> _Activity_: Here, the job is to give back every entry below unchanged, omitting pictures.
★ ★ ★ ★
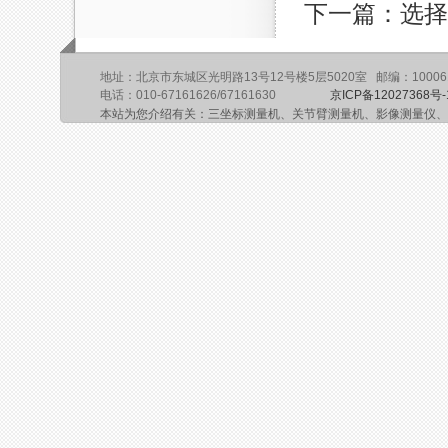
下一篇：选择
地址：北京市东城区光明路13号12号楼5层5020室 邮编：10006
电话：010-67161626/67161630
京ICP备12027368号-
本站为您介绍有关：三坐标测量机、关节臂测量机、影像测量仪、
★ ★ ★ ★
> _Answer for the task_:
下一篇：选择
地址：北京市东城区光明路13号12号楼5层5020室 邮编：10006
电话：010-67161626/67161630
京ICP备12027368号-
本站为您介绍有关：三坐标测量机、关节臂测量机、影像测量仪、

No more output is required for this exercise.